START WORKING DATA
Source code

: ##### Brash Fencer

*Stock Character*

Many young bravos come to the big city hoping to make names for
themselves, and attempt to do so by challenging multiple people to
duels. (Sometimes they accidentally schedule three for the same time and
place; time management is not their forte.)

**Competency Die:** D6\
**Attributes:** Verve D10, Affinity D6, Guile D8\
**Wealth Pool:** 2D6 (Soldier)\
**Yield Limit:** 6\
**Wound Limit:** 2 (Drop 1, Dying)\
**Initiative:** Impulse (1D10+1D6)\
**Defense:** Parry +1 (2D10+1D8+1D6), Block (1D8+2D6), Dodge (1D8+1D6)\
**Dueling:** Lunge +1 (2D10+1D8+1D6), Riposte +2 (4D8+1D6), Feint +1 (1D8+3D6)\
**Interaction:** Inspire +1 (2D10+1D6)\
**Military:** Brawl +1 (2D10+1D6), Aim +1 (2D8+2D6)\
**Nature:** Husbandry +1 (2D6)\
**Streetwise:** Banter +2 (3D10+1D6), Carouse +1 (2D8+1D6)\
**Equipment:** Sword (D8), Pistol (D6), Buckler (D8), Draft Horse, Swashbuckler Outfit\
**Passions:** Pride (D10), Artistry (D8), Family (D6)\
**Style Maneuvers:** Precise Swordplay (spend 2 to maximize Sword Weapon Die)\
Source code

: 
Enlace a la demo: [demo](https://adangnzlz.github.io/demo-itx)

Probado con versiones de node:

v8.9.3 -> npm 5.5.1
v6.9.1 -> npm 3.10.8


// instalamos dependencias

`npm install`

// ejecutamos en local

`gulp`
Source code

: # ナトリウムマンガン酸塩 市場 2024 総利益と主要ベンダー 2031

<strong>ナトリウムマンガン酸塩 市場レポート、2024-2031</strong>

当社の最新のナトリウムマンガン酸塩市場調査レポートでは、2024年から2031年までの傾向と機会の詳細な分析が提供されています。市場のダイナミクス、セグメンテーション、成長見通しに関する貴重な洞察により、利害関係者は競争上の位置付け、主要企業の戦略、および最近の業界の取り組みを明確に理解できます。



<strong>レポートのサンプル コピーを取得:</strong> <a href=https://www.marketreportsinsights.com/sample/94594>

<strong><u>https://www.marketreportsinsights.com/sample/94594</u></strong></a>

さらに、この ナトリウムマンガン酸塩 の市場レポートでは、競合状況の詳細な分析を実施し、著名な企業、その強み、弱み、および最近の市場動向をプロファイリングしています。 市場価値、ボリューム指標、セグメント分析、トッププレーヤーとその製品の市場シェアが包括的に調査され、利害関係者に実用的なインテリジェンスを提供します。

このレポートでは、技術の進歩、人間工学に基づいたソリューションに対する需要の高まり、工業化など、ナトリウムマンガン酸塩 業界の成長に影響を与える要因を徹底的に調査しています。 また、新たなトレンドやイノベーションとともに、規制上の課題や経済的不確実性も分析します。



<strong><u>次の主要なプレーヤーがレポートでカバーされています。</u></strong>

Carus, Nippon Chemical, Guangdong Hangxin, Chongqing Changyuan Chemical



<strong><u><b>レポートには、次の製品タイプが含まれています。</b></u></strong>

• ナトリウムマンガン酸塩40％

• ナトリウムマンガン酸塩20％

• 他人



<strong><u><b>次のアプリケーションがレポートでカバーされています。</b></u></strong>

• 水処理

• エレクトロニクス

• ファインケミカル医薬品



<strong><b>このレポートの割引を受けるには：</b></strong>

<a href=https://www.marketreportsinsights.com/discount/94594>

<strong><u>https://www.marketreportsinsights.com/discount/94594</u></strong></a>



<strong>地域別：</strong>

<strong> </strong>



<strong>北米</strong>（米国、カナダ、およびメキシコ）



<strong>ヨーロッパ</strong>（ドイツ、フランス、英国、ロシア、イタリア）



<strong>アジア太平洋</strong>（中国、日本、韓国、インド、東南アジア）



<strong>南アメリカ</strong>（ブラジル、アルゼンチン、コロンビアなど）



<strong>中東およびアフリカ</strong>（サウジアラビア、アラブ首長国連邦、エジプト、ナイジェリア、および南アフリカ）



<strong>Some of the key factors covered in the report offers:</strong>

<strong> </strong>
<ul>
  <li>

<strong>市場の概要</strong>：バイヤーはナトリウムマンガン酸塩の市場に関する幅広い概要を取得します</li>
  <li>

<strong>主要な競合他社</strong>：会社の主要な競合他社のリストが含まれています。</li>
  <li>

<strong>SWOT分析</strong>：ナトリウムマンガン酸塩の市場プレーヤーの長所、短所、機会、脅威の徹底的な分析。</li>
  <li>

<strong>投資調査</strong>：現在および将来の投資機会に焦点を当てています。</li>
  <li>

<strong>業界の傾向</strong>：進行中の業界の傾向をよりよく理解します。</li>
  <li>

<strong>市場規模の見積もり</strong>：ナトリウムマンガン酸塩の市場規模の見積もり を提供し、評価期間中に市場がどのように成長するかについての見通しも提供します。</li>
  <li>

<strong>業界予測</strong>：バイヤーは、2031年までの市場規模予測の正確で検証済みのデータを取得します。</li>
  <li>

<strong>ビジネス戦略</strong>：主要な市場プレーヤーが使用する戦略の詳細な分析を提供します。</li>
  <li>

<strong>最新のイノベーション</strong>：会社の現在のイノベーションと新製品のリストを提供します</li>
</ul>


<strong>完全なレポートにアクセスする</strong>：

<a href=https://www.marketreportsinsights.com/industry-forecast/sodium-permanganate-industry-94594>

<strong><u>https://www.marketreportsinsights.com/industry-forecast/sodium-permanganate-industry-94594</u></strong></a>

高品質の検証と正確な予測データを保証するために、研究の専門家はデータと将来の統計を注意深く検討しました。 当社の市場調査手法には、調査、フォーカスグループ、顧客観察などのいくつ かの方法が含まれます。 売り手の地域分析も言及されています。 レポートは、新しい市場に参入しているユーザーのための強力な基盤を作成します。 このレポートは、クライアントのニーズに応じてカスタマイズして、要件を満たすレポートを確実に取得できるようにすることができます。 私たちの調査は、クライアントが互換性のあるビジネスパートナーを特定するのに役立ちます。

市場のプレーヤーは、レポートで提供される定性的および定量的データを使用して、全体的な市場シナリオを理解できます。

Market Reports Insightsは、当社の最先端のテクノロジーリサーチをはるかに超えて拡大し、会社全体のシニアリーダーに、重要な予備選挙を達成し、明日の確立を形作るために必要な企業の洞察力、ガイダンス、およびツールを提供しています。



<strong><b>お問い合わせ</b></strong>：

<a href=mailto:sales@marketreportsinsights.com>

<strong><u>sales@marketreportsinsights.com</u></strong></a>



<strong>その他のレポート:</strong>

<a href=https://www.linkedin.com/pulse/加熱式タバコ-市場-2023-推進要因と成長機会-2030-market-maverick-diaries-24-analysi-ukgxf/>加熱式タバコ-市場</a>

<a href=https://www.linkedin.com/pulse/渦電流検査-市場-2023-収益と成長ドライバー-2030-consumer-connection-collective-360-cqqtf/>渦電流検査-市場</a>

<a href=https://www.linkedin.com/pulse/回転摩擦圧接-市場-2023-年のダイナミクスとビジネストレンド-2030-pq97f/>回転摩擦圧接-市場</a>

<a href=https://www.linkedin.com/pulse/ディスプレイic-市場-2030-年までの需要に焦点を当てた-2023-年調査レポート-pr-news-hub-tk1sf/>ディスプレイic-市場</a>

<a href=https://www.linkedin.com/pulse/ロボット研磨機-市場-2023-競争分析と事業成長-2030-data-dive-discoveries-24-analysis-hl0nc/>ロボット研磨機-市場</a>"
END WORKING DATA
INSTRUCTIONS FOR THE TASK - After locating the line that contains "duels. (Sometimes they", please copy exactly every line from the start of the records through it, and nothing else.

TASK ANSWER -
Source code

: ##### Brash Fencer

*Stock Character*

Many young bravos come to the big city hoping to make names for
themselves, and attempt to do so by challenging multiple people to
duels. (Sometimes they accidentally schedule three for the same time and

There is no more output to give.